YOUR OBJECTIVE> Leave out the images; return the rest of the data exactly.

MATERIAL FOR THIS TASK>
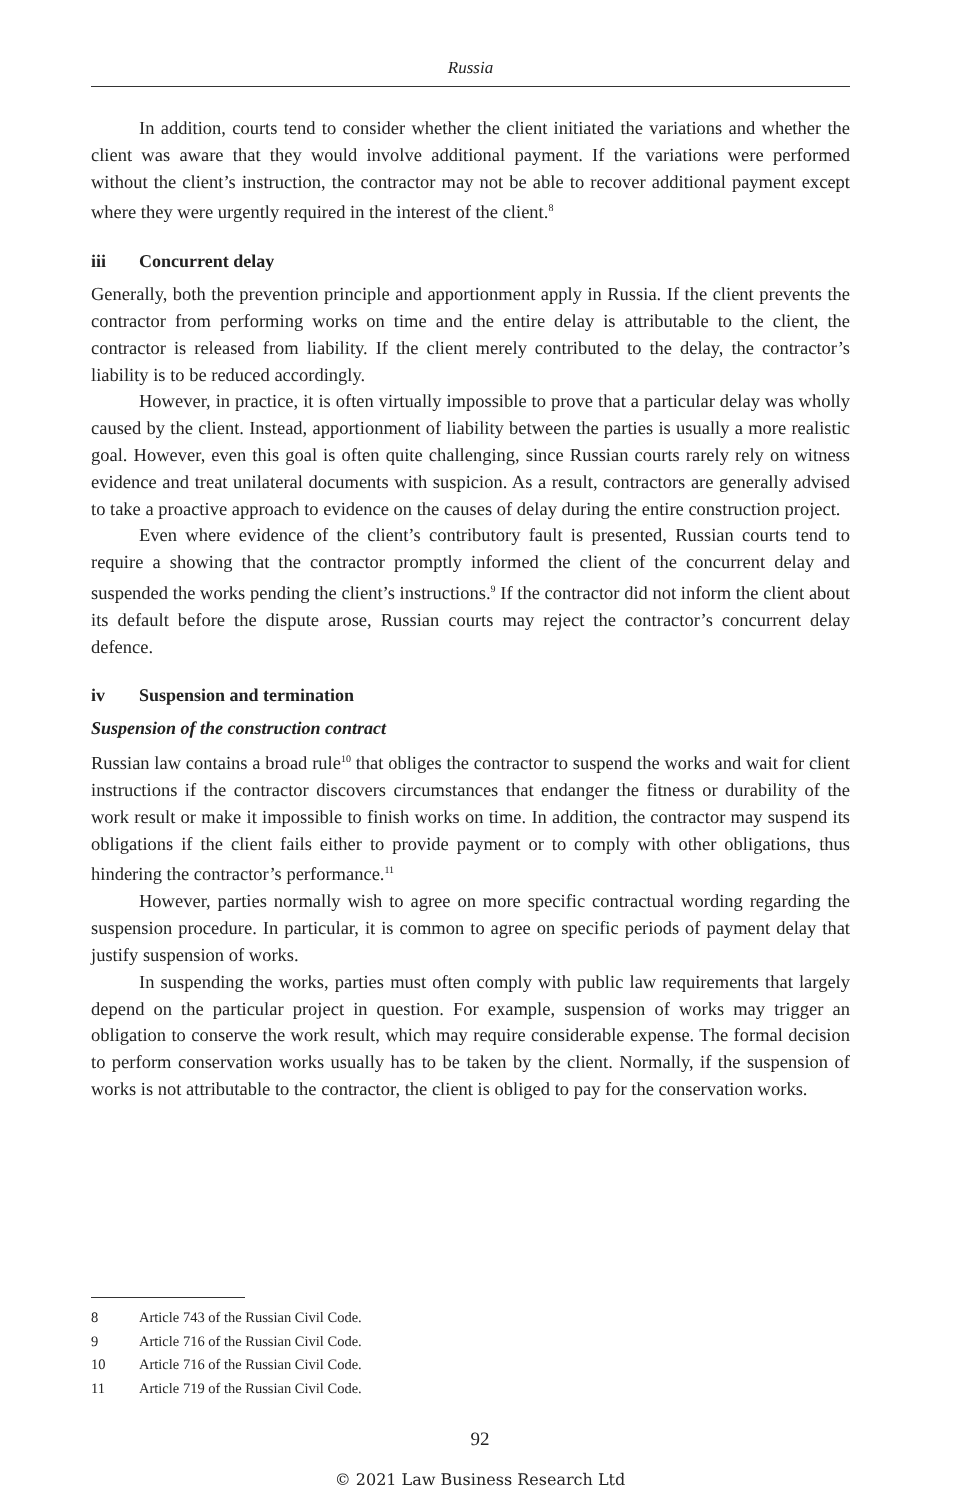Russia
In addition, courts tend to consider whether the client initiated the variations and whether the client was aware that they would involve additional payment. If the variations were performed without the client’s instruction, the contractor may not be able to recover additional payment except where they were urgently required in the interest of the client.<sup>8</sup>
iii Concurrent delay
Generally, both the prevention principle and apportionment apply in Russia. If the client prevents the contractor from performing works on time and the entire delay is attributable to the client, the contractor is released from liability. If the client merely contributed to the delay, the contractor’s liability is to be reduced accordingly.
However, in practice, it is often virtually impossible to prove that a particular delay was wholly caused by the client. Instead, apportionment of liability between the parties is usually a more realistic goal. However, even this goal is often quite challenging, since Russian courts rarely rely on witness evidence and treat unilateral documents with suspicion. As a result, contractors are generally advised to take a proactive approach to evidence on the causes of delay during the entire construction project.
Even where evidence of the client’s contributory fault is presented, Russian courts tend to require a showing that the contractor promptly informed the client of the concurrent delay and suspended the works pending the client’s instructions.<sup>9</sup> If the contractor did not inform the client about its default before the dispute arose, Russian courts may reject the contractor’s concurrent delay defence.
iv Suspension and termination
Suspension of the construction contract
Russian law contains a broad rule<sup>10</sup> that obliges the contractor to suspend the works and wait for client instructions if the contractor discovers circumstances that endanger the fitness or durability of the work result or make it impossible to finish works on time. In addition, the contractor may suspend its obligations if the client fails either to provide payment or to comply with other obligations, thus hindering the contractor’s performance.<sup>11</sup>
However, parties normally wish to agree on more specific contractual wording regarding the suspension procedure. In particular, it is common to agree on specific periods of payment delay that justify suspension of works.
In suspending the works, parties must often comply with public law requirements that largely depend on the particular project in question. For example, suspension of works may trigger an obligation to conserve the work result, which may require considerable expense. The formal decision to perform conservation works usually has to be taken by the client. Normally, if the suspension of works is not attributable to the contractor, the client is obliged to pay for the conservation works.
8 Article 743 of the Russian Civil Code.
9 Article 716 of the Russian Civil Code.
10 Article 716 of the Russian Civil Code.
11 Article 719 of the Russian Civil Code.
92
© 2021 Law Business Research Ltd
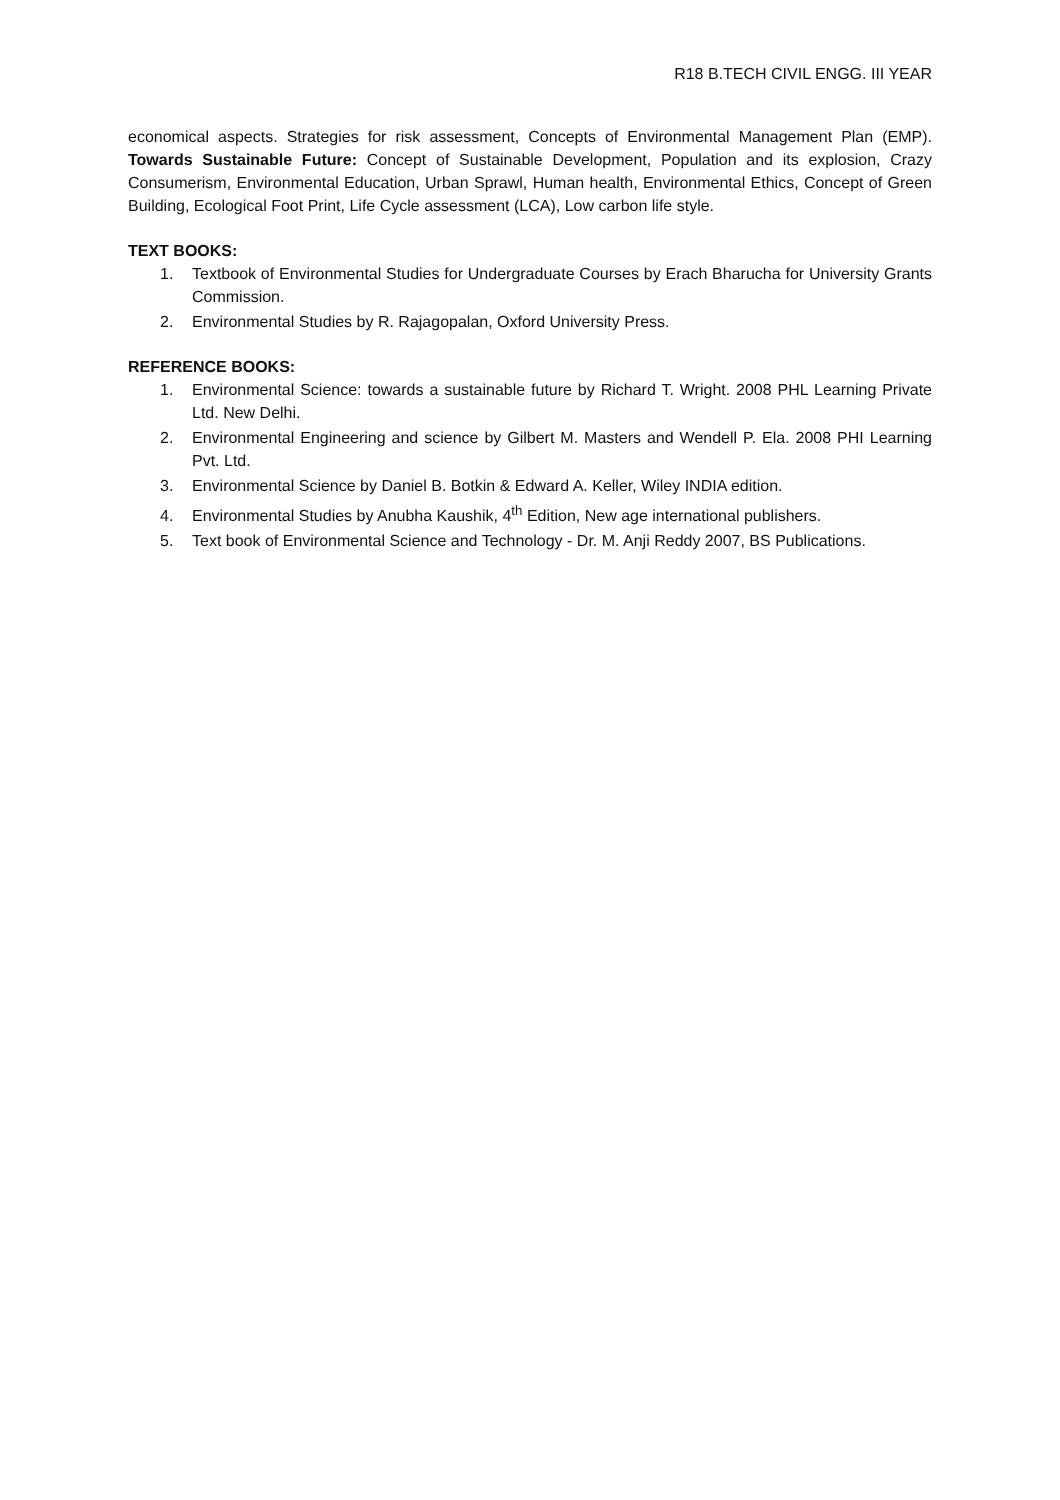R18 B.TECH CIVIL ENGG. III YEAR
economical aspects. Strategies for risk assessment, Concepts of Environmental Management Plan (EMP). Towards Sustainable Future: Concept of Sustainable Development, Population and its explosion, Crazy Consumerism, Environmental Education, Urban Sprawl, Human health, Environmental Ethics, Concept of Green Building, Ecological Foot Print, Life Cycle assessment (LCA), Low carbon life style.
TEXT BOOKS:
1. Textbook of Environmental Studies for Undergraduate Courses by Erach Bharucha for University Grants Commission.
2. Environmental Studies by R. Rajagopalan, Oxford University Press.
REFERENCE BOOKS:
1. Environmental Science: towards a sustainable future by Richard T. Wright. 2008 PHL Learning Private Ltd. New Delhi.
2. Environmental Engineering and science by Gilbert M. Masters and Wendell P. Ela. 2008 PHI Learning Pvt. Ltd.
3. Environmental Science by Daniel B. Botkin & Edward A. Keller, Wiley INDIA edition.
4. Environmental Studies by Anubha Kaushik, 4<sup>th</sup> Edition, New age international publishers.
5. Text book of Environmental Science and Technology - Dr. M. Anji Reddy 2007, BS Publications.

EXPECTED ANSWER>
Russia
In addition, courts tend to consider whether the client initiated the variations and whether the client was aware that they would involve additional payment. If the variations were performed without the client’s instruction, the contractor may not be able to recover additional payment except where they were urgently required in the interest of the client.<sup>8</sup>
iii Concurrent delay
Generally, both the prevention principle and apportionment apply in Russia. If the client prevents the contractor from performing works on time and the entire delay is attributable to the client, the contractor is released from liability. If the client merely contributed to the delay, the contractor’s liability is to be reduced accordingly.
However, in practice, it is often virtually impossible to prove that a particular delay was wholly caused by the client. Instead, apportionment of liability between the parties is usually a more realistic goal. However, even this goal is often quite challenging, since Russian courts rarely rely on witness evidence and treat unilateral documents with suspicion. As a result, contractors are generally advised to take a proactive approach to evidence on the causes of delay during the entire construction project.
Even where evidence of the client’s contributory fault is presented, Russian courts tend to require a showing that the contractor promptly informed the client of the concurrent delay and suspended the works pending the client’s instructions.<sup>9</sup> If the contractor did not inform the client about its default before the dispute arose, Russian courts may reject the contractor’s concurrent delay defence.
iv Suspension and termination
Suspension of the construction contract
Russian law contains a broad rule<sup>10</sup> that obliges the contractor to suspend the works and wait for client instructions if the contractor discovers circumstances that endanger the fitness or durability of the work result or make it impossible to finish works on time. In addition, the contractor may suspend its obligations if the client fails either to provide payment or to comply with other obligations, thus hindering the contractor’s performance.<sup>11</sup>
However, parties normally wish to agree on more specific contractual wording regarding the suspension procedure. In particular, it is common to agree on specific periods of payment delay that justify suspension of works.
In suspending the works, parties must often comply with public law requirements that largely depend on the particular project in question. For example, suspension of works may trigger an obligation to conserve the work result, which may require considerable expense. The formal decision to perform conservation works usually has to be taken by the client. Normally, if the suspension of works is not attributable to the contractor, the client is obliged to pay for the conservation works.
8 Article 743 of the Russian Civil Code.
9 Article 716 of the Russian Civil Code.
10 Article 716 of the Russian Civil Code.
11 Article 719 of the Russian Civil Code.
92
© 2021 Law Business Research Ltd
R18 B.TECH CIVIL ENGG. III YEAR
economical aspects. Strategies for risk assessment, Concepts of Environmental Management Plan (EMP). Towards Sustainable Future: Concept of Sustainable Development, Population and its explosion, Crazy Consumerism, Environmental Education, Urban Sprawl, Human health, Environmental Ethics, Concept of Green Building, Ecological Foot Print, Life Cycle assessment (LCA), Low carbon life style.
TEXT BOOKS:
1. Textbook of Environmental Studies for Undergraduate Courses by Erach Bharucha for University Grants Commission.
2. Environmental Studies by R. Rajagopalan, Oxford University Press.
REFERENCE BOOKS:
1. Environmental Science: towards a sustainable future by Richard T. Wright. 2008 PHL Learning Private Ltd. New Delhi.
2. Environmental Engineering and science by Gilbert M. Masters and Wendell P. Ela. 2008 PHI Learning Pvt. Ltd.
3. Environmental Science by Daniel B. Botkin & Edward A. Keller, Wiley INDIA edition.
4. Environmental Studies by Anubha Kaushik, 4<sup>th</sup> Edition, New age international publishers.
5. Text book of Environmental Science and Technology - Dr. M. Anji Reddy 2007, BS Publications.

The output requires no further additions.